(Records from a data source)

####################

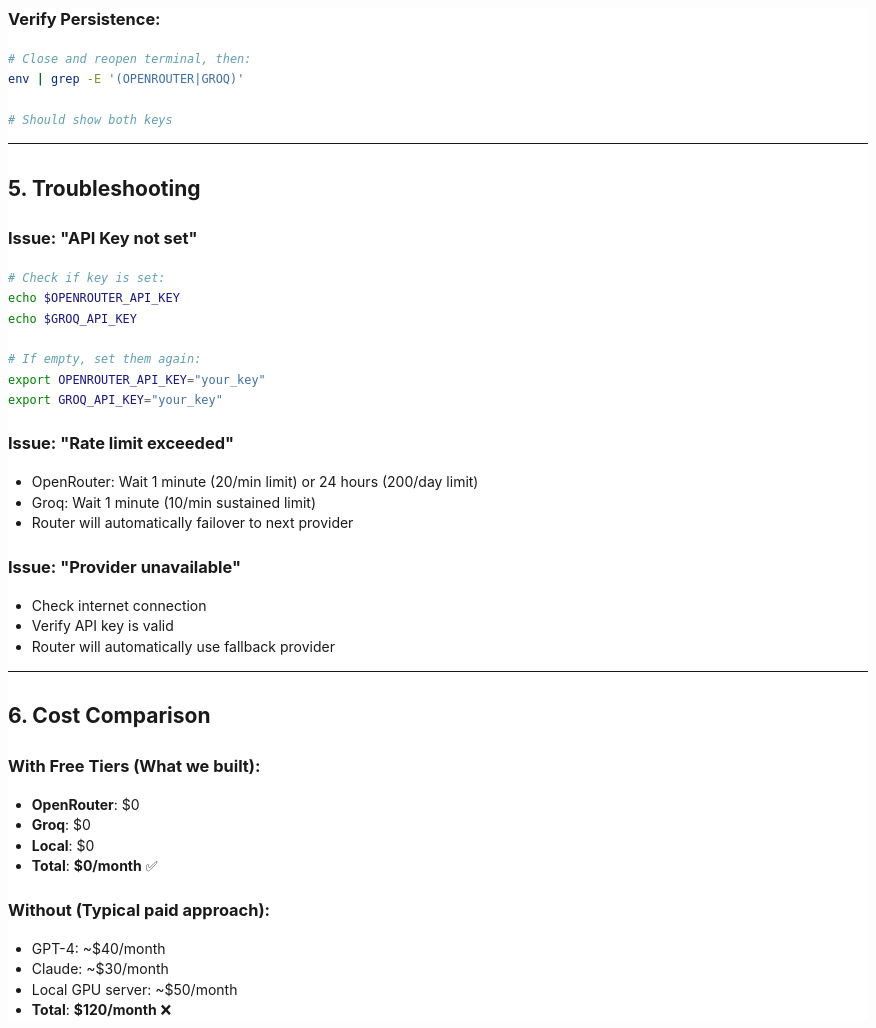 ### Verify Persistence:

```bash
# Close and reopen terminal, then:
env | grep -E '(OPENROUTER|GROQ)'

# Should show both keys
```

---

## 5. Troubleshooting

### Issue: "API Key not set"
```bash
# Check if key is set:
echo $OPENROUTER_API_KEY
echo $GROQ_API_KEY

# If empty, set them again:
export OPENROUTER_API_KEY="your_key"
export GROQ_API_KEY="your_key"
```

### Issue: "Rate limit exceeded"
- OpenRouter: Wait 1 minute (20/min limit) or 24 hours (200/day limit)
- Groq: Wait 1 minute (10/min sustained limit)
- Router will automatically failover to next provider

### Issue: "Provider unavailable"
- Check internet connection
- Verify API key is valid
- Router will automatically use fallback provider

---

## 6. Cost Comparison

### With Free Tiers (What we built):
- **OpenRouter**: $0
- **Groq**: $0
- **Local**: $0
- **Total**: **$0/month** ✅

### Without (Typical paid approach):
- GPT-4: ~$40/month
- Claude: ~$30/month
- Local GPU server: ~$50/month
- **Total**: **$120/month** ❌

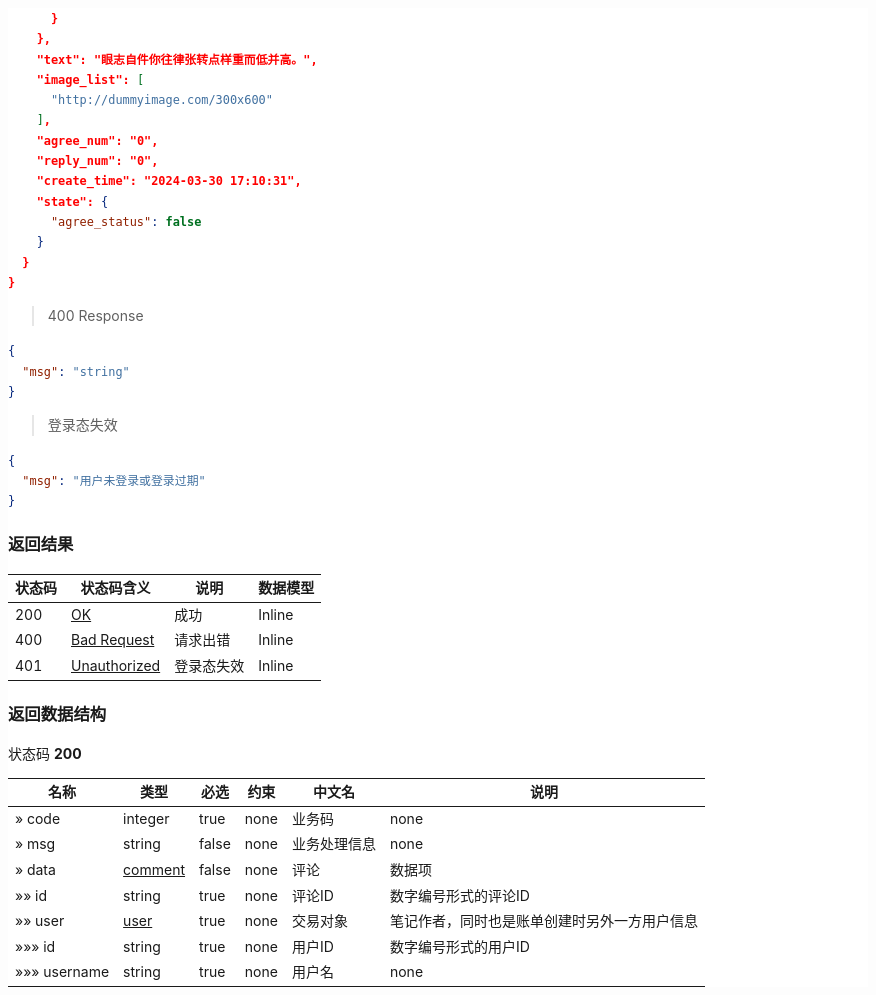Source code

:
 ```json
      }
    },
    "text": "眼志自件你往律张转点样重而低并高。",
    "image_list": [
      "http://dummyimage.com/300x600"
    ],
    "agree_num": "0",
    "reply_num": "0",
    "create_time": "2024-03-30 17:10:31",
    "state": {
      "agree_status": false
    }
  }
}
```

> 400 Response

```json
{
  "msg": "string"
}
```

> 登录态失效

```json
{
  "msg": "用户未登录或登录过期"
}
```

### 返回结果

|状态码|状态码含义|说明|数据模型|
|---|---|---|---|
|200|[OK](https://tools.ietf.org/html/rfc7231#section-6.3.1)|成功|Inline|
|400|[Bad Request](https://tools.ietf.org/html/rfc7231#section-6.5.1)|请求出错|Inline|
|401|[Unauthorized](https://tools.ietf.org/html/rfc7235#section-3.1)|登录态失效|Inline|

### 返回数据结构

状态码 **200**

|名称|类型|必选|约束|中文名|说明|
|---|---|---|---|---|---|
|» code|integer|true|none|业务码|none|
|» msg|string|false|none|业务处理信息|none|
|» data|[comment](#schemacomment)|false|none|评论|数据项|
|»» id|string|true|none|评论ID|数字编号形式的评论ID|
|»» user|[user](#schemauser)|true|none|交易对象|笔记作者，同时也是账单创建时另外一方用户信息|
|»»» id|string|true|none|用户ID|数字编号形式的用户ID|
|»»» username|string|true|none|用户名|none|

####################

Task directions |
Your copy of the records must be exact and must contain no pictures.

Answer section |
 ### Verify Persistence:

```bash
# Close and reopen terminal, then:
env | grep -E '(OPENROUTER|GROQ)'

# Should show both keys
```

---

## 5. Troubleshooting

### Issue: "API Key not set"
```bash
# Check if key is set:
echo $OPENROUTER_API_KEY
echo $GROQ_API_KEY

# If empty, set them again:
export OPENROUTER_API_KEY="your_key"
export GROQ_API_KEY="your_key"
```

### Issue: "Rate limit exceeded"
- OpenRouter: Wait 1 minute (20/min limit) or 24 hours (200/day limit)
- Groq: Wait 1 minute (10/min sustained limit)
- Router will automatically failover to next provider

### Issue: "Provider unavailable"
- Check internet connection
- Verify API key is valid
- Router will automatically use fallback provider

---

## 6. Cost Comparison

### With Free Tiers (What we built):
- **OpenRouter**: $0
- **Groq**: $0
- **Local**: $0
- **Total**: **$0/month** ✅

### Without (Typical paid approach):
- GPT-4: ~$40/month
- Claude: ~$30/month
- Local GPU server: ~$50/month
- **Total**: **$120/month** ❌

Source code

:
 ```json
      }
    },
    "text": "眼志自件你往律张转点样重而低并高。",
    "image_list": [
      "http://dummyimage.com/300x600"
    ],
    "agree_num": "0",
    "reply_num": "0",
    "create_time": "2024-03-30 17:10:31",
    "state": {
      "agree_status": false
    }
  }
}
```

> 400 Response

```json
{
  "msg": "string"
}
```

> 登录态失效

```json
{
  "msg": "用户未登录或登录过期"
}
```

### 返回结果

|状态码|状态码含义|说明|数据模型|
|---|---|---|---|
|200|[OK](https://tools.ietf.org/html/rfc7231#section-6.3.1)|成功|Inline|
|400|[Bad Request](https://tools.ietf.org/html/rfc7231#section-6.5.1)|请求出错|Inline|
|401|[Unauthorized](https://tools.ietf.org/html/rfc7235#section-3.1)|登录态失效|Inline|

### 返回数据结构

状态码 **200**

|名称|类型|必选|约束|中文名|说明|
|---|---|---|---|---|---|
|» code|integer|true|none|业务码|none|
|» msg|string|false|none|业务处理信息|none|
|» data|[comment](#schemacomment)|false|none|评论|数据项|
|»» id|string|true|none|评论ID|数字编号形式的评论ID|
|»» user|[user](#schemauser)|true|none|交易对象|笔记作者，同时也是账单创建时另外一方用户信息|
|»»» id|string|true|none|用户ID|数字编号形式的用户ID|
|»»» username|string|true|none|用户名|none|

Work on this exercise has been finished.